_Work required_
A faithful transcription of all the data is required.

● ● ● ● ● ● ●

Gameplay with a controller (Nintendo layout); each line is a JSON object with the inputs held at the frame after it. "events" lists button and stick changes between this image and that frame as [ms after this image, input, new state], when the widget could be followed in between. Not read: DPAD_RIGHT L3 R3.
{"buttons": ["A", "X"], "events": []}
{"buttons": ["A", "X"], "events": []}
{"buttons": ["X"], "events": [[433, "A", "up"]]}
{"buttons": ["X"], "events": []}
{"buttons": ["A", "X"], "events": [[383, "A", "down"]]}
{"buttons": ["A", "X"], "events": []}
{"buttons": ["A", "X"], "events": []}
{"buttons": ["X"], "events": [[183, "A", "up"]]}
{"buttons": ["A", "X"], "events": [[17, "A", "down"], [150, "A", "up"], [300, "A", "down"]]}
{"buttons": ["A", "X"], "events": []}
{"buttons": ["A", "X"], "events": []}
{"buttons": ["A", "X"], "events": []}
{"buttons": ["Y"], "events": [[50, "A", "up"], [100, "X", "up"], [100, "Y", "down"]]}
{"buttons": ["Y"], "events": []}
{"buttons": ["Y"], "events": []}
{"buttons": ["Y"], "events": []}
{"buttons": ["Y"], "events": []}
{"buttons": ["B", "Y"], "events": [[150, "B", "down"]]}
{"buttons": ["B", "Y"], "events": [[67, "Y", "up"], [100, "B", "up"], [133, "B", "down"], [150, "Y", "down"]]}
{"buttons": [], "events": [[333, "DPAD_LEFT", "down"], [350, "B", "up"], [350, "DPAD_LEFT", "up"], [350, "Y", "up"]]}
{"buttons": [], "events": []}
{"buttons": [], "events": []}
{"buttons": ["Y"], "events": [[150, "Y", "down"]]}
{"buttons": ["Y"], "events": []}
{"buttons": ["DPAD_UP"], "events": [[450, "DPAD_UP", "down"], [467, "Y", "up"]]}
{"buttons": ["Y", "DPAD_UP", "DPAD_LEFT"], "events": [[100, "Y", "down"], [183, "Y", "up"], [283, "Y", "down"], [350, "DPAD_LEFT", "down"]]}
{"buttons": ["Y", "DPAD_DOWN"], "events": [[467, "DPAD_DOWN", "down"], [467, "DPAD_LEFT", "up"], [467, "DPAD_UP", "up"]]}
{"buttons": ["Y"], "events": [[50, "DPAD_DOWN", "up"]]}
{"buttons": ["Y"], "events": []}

● ● ● ● ● ● ●

_Task solution_
Gameplay with a controller (Nintendo layout); each line is a JSON object with the inputs held at the frame after it. "events" lists button and stick changes between this image and that frame as [ms after this image, input, new state], when the widget could be followed in between. Not read: DPAD_RIGHT L3 R3.
{"buttons": ["A", "X"], "events": []}
{"buttons": ["A", "X"], "events": []}
{"buttons": ["X"], "events": [[433, "A", "up"]]}
{"buttons": ["X"], "events": []}
{"buttons": ["A", "X"], "events": [[383, "A", "down"]]}
{"buttons": ["A", "X"], "events": []}
{"buttons": ["A", "X"], "events": []}
{"buttons": ["X"], "events": [[183, "A", "up"]]}
{"buttons": ["A", "X"], "events": [[17, "A", "down"], [150, "A", "up"], [300, "A", "down"]]}
{"buttons": ["A", "X"], "events": []}
{"buttons": ["A", "X"], "events": []}
{"buttons": ["A", "X"], "events": []}
{"buttons": ["Y"], "events": [[50, "A", "up"], [100, "X", "up"], [100, "Y", "down"]]}
{"buttons": ["Y"], "events": []}
{"buttons": ["Y"], "events": []}
{"buttons": ["Y"], "events": []}
{"buttons": ["Y"], "events": []}
{"buttons": ["B", "Y"], "events": [[150, "B", "down"]]}
{"buttons": ["B", "Y"], "events": [[67, "Y", "up"], [100, "B", "up"], [133, "B", "down"], [150, "Y", "down"]]}
{"buttons": [], "events": [[333, "DPAD_LEFT", "down"], [350, "B", "up"], [350, "DPAD_LEFT", "up"], [350, "Y", "up"]]}
{"buttons": [], "events": []}
{"buttons": [], "events": []}
{"buttons": ["Y"], "events": [[150, "Y", "down"]]}
{"buttons": ["Y"], "events": []}
{"buttons": ["DPAD_UP"], "events": [[450, "DPAD_UP", "down"], [467, "Y", "up"]]}
{"buttons": ["Y", "DPAD_UP", "DPAD_LEFT"], "events": [[100, "Y", "down"], [183, "Y", "up"], [283, "Y", "down"], [350, "DPAD_LEFT", "down"]]}
{"buttons": ["Y", "DPAD_DOWN"], "events": [[467, "DPAD_DOWN", "down"], [467, "DPAD_LEFT", "up"], [467, "DPAD_UP", "up"]]}
{"buttons": ["Y"], "events": [[50, "DPAD_DOWN", "up"]]}
{"buttons": ["Y"], "events": []}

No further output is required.